Pensées, 653 : Si nous rêvions toutes les nuits…
Fragment 653 des Pensées, lu par William Mesguich, comédien et metteur en scène, commenté par Laurence Plazenet, professeure de Littérature à l’université Clermont Auvergne
Le fragment 653 est constitué de trois paragraphes d’égale longueur, dont les deux premiers s’ouvrent par une anaphore, « Si nous rêvions toutes les nuits ». Éminemment musical, incantatoire, il envoûte le lecteur et, l’enveloppant comme un songe, l’amène à douter de la réalité du monde, de la distinction entre rêve et réalité. La vie est-elle un songe ? Le texte donne-t-il à entendre un Pascal baroque, ou est-il une parodie invitant à se défaire de ces doutes pour chercher la vérité au-delà de ces clairs-obscurs ?
Blaise Pascal, Pensées, in L’Œuvre, édition établie et présentée par Pierre Lyraud et Laurence Plazenet, Paris, « Bouquins », 2023, p. 1353-1354. La numérotation des Pensées est celle de l’édition établie par Philippe Sellier sur la copie C2.
© copyright musique : Toutes les nuits ; Auteurs : Vincent Dumestre: Le Poème Harmonique ; Album : "Pastime with Good Company" Alpha 1998-2003 ; Compositeur : Janequin, Clément (c.1485-1558) ; 2003.
Pensées, 653
Si nous rêvions toutes les nuits la même chose, elle nous affecterait autant que les objets que nous voyons tous les jours. Et si un artisan était sûr de rêver toutes les nuits, douze heures durant, qu’on est roi, je crois qu’il serait presque aussi heureux qu’un roi qui rêverait toutes les nuits, douze heures durant, qu’il serait artisan.
Si nous rêvions toutes les nuits que nous sommes poursuivis par des ennemis et agités par ces fantômes pénibles, et qu’on passât tous les jours en diverses occupations comme quand on fait voyage, on souffrirait presque autant que si cela était véritable, et on appréhenderait le dormir comme on appréhende le réveil quand on craint d’entrer dans de tels malheurs en effet.
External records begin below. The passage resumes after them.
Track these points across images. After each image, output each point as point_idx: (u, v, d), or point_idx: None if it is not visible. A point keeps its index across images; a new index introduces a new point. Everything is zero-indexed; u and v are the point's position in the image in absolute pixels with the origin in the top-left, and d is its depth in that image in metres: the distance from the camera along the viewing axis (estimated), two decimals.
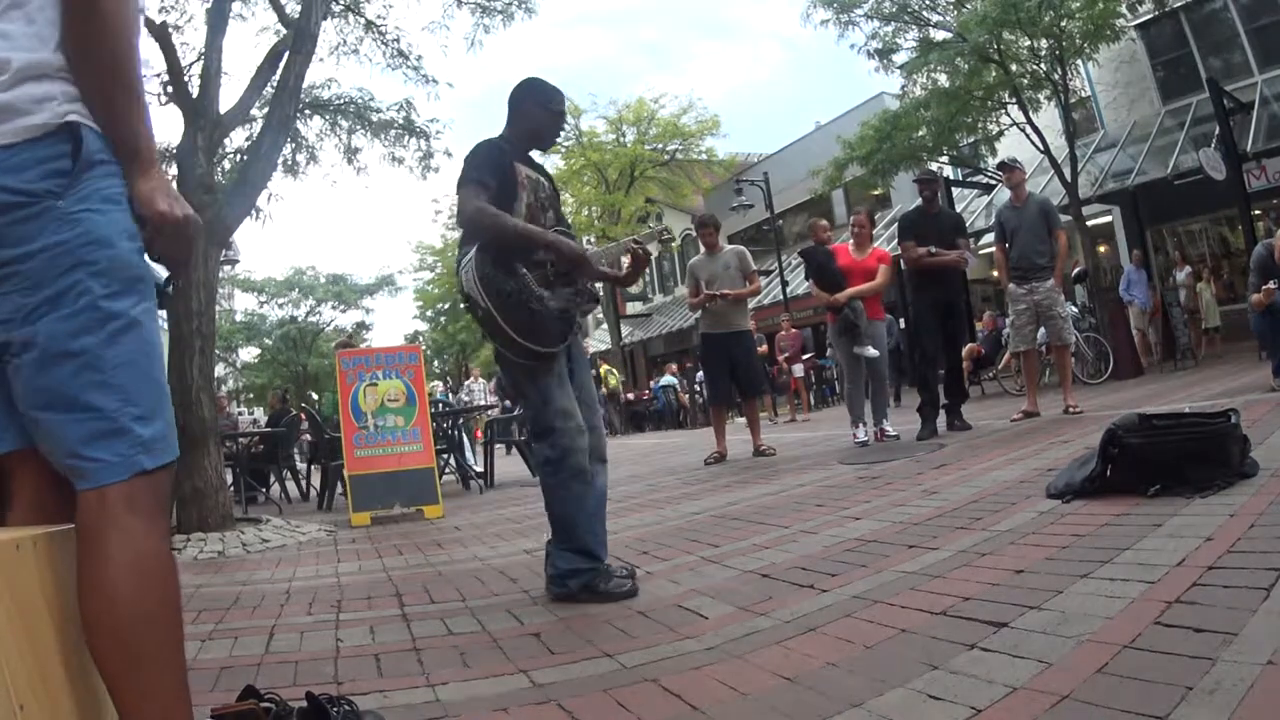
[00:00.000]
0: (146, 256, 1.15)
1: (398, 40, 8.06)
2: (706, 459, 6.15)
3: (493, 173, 2.42)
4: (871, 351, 5.76)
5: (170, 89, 6.01)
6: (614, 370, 19.76)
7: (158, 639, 1.02)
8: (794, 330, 13.11)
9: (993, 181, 14.08)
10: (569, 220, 2.83)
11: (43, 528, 1.03)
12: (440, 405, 8.62)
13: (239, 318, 31.96)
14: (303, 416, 9.61)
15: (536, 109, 2.57)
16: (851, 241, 6.21)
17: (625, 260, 2.70)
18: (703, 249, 6.37)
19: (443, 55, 24.06)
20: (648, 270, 30.88)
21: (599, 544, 2.42)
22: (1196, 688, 1.19)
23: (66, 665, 0.99)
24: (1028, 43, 11.93)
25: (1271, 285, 5.57)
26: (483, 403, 11.90)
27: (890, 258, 6.31)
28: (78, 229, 1.02)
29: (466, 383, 13.98)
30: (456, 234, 25.88)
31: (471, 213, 2.35)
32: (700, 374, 11.76)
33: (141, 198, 1.12)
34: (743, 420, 6.90)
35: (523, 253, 2.39)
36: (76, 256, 1.02)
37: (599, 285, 2.90)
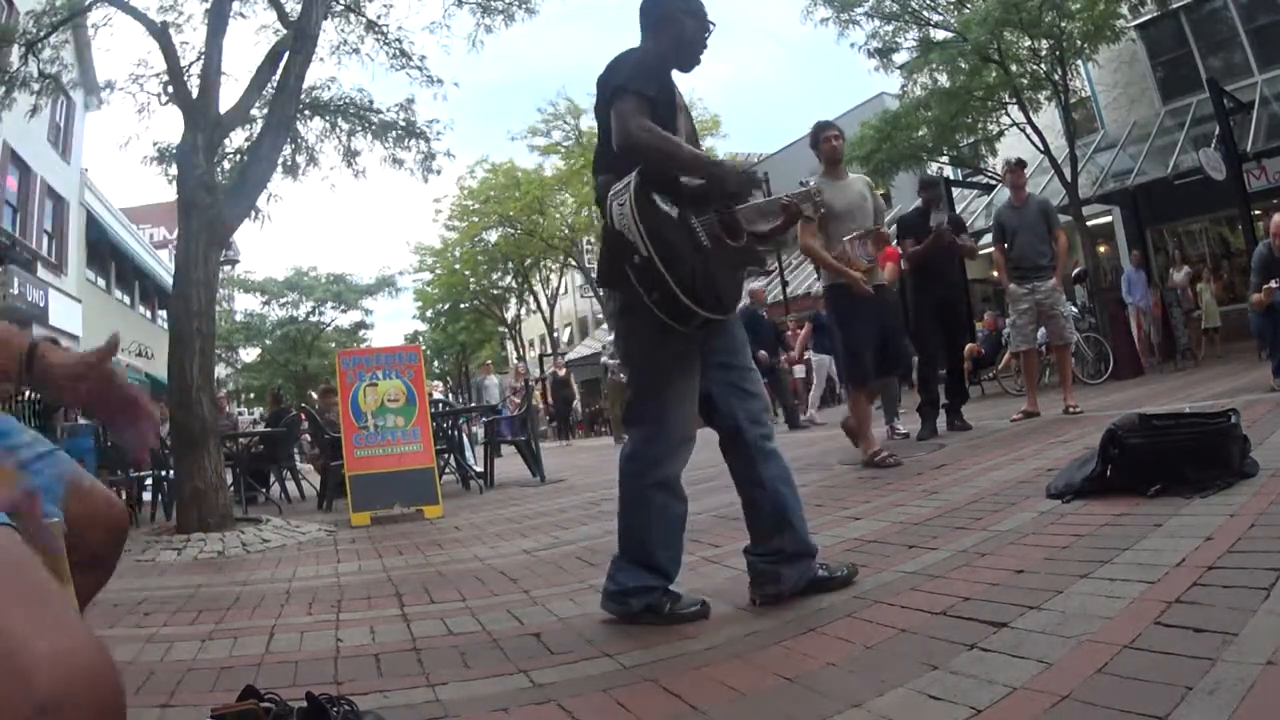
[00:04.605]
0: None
1: (399, 41, 8.06)
2: (873, 459, 4.34)
3: (656, 84, 2.00)
4: None
5: (170, 89, 6.02)
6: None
7: None
8: (800, 332, 12.98)
9: (993, 181, 14.08)
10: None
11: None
12: (440, 405, 8.62)
13: (239, 318, 32.00)
14: (303, 416, 9.60)
15: (683, 15, 2.12)
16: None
17: (763, 223, 2.30)
18: (823, 164, 4.73)
19: (445, 55, 24.07)
20: None
21: (673, 560, 2.05)
22: (1196, 688, 1.19)
23: None
24: (1028, 43, 11.94)
25: (1272, 285, 5.57)
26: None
27: (899, 256, 6.25)
28: None
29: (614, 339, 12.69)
30: (454, 235, 25.63)
31: (636, 130, 1.90)
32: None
33: None
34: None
35: (690, 193, 1.98)
36: None
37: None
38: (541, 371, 25.88)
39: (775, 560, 2.05)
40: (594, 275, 26.81)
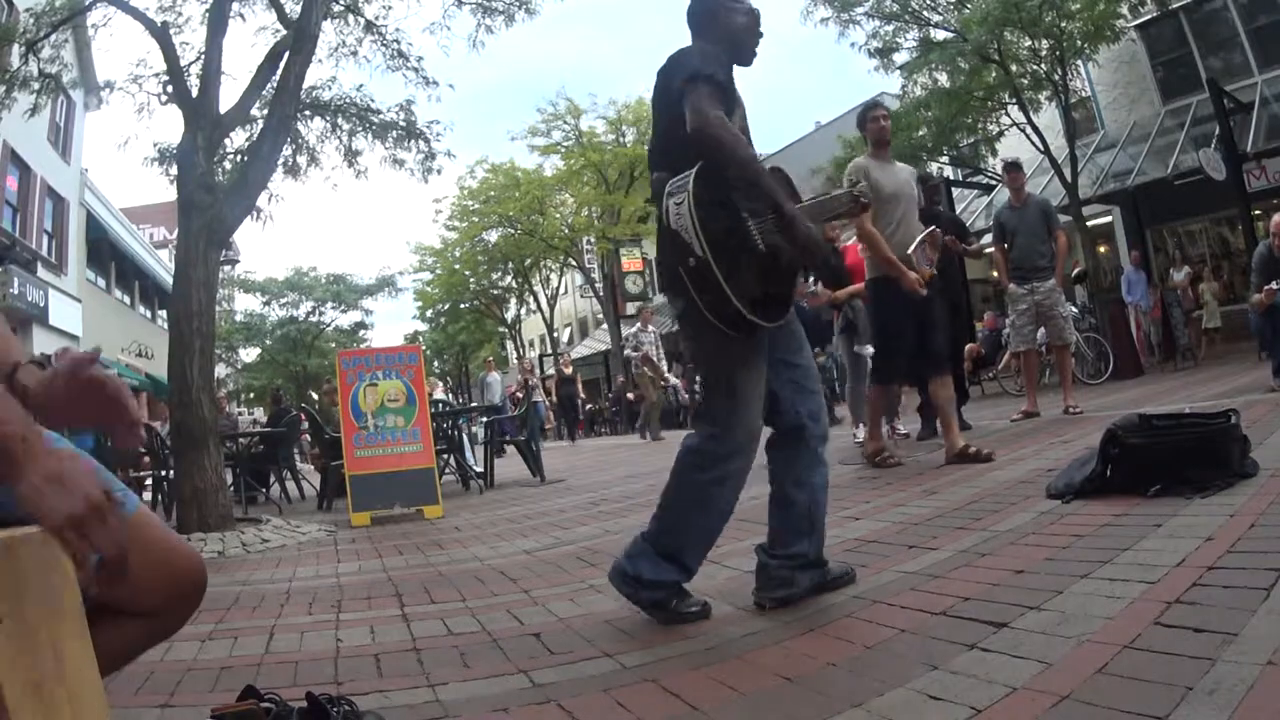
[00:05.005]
0: None
1: (398, 42, 8.06)
2: (878, 457, 4.33)
3: (727, 75, 1.94)
4: (870, 350, 5.75)
5: (170, 89, 6.02)
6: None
7: None
8: None
9: (993, 181, 14.08)
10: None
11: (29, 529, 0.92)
12: (441, 405, 8.61)
13: (239, 318, 32.01)
14: (303, 416, 9.61)
15: (727, 10, 2.08)
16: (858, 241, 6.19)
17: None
18: (870, 145, 4.48)
19: (444, 56, 24.13)
20: (647, 270, 30.32)
21: (698, 560, 2.03)
22: (1196, 688, 1.19)
23: (60, 673, 0.97)
24: (1028, 43, 11.95)
25: (1273, 286, 5.56)
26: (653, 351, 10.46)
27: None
28: None
29: (636, 332, 11.03)
30: (454, 235, 25.20)
31: (715, 120, 1.82)
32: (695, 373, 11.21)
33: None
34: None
35: (745, 196, 1.88)
36: None
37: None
38: (541, 370, 25.87)
39: (794, 566, 2.02)
40: (593, 275, 26.37)
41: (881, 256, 4.19)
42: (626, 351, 11.52)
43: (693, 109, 1.84)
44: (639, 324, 11.30)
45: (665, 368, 11.71)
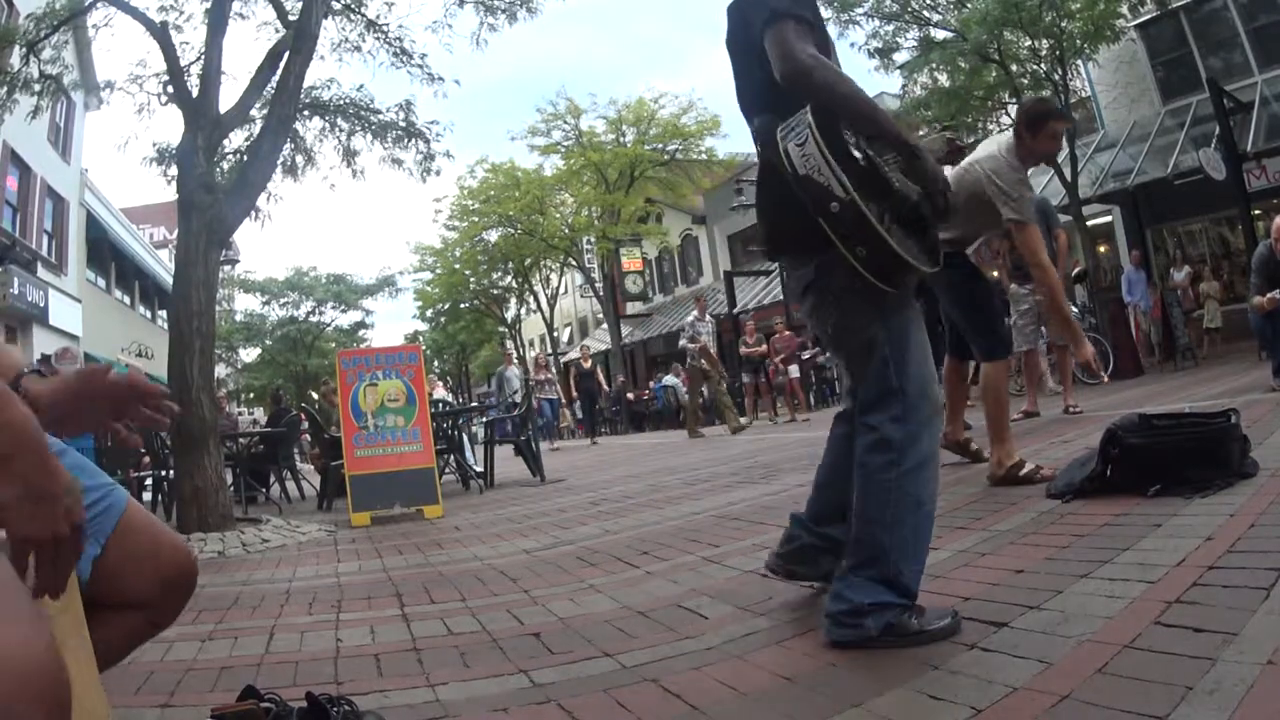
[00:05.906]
0: None
1: (400, 40, 8.07)
2: (1035, 475, 3.18)
3: (814, 11, 1.71)
4: None
5: (170, 89, 6.02)
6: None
7: None
8: (788, 332, 12.82)
9: None
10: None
11: None
12: (441, 405, 8.61)
13: (239, 318, 32.04)
14: (303, 416, 9.61)
15: None
16: None
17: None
18: (1026, 155, 3.31)
19: (447, 53, 24.04)
20: (647, 270, 30.23)
21: (916, 574, 1.67)
22: (1196, 688, 1.19)
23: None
24: (1028, 42, 11.95)
25: (1276, 295, 5.52)
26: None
27: None
28: None
29: (694, 321, 10.37)
30: (454, 235, 24.91)
31: (807, 58, 1.58)
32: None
33: None
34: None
35: (862, 135, 1.63)
36: None
37: None
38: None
39: (823, 547, 1.94)
40: (593, 275, 26.14)
41: (1060, 315, 3.48)
42: (682, 342, 10.92)
43: (781, 53, 1.60)
44: (695, 313, 10.61)
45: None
Et en effet il ferait à peu près les mêmes maux que la réalité.
Mais parce que les songes sont tous différents et que l’un même se diversifie, ce qu’on y voit affecte bien moins que ce qu’on voit en veillant, à cause de la continuité qui n’est pourtant pas si continue et égale qu’elle ne change aussi, mais moins brusquement, si ce n’est rarement, comme quand on voyage, et alors on dit : Il me semble que je rêve ; car la vie est un songe un peu moins inconstant.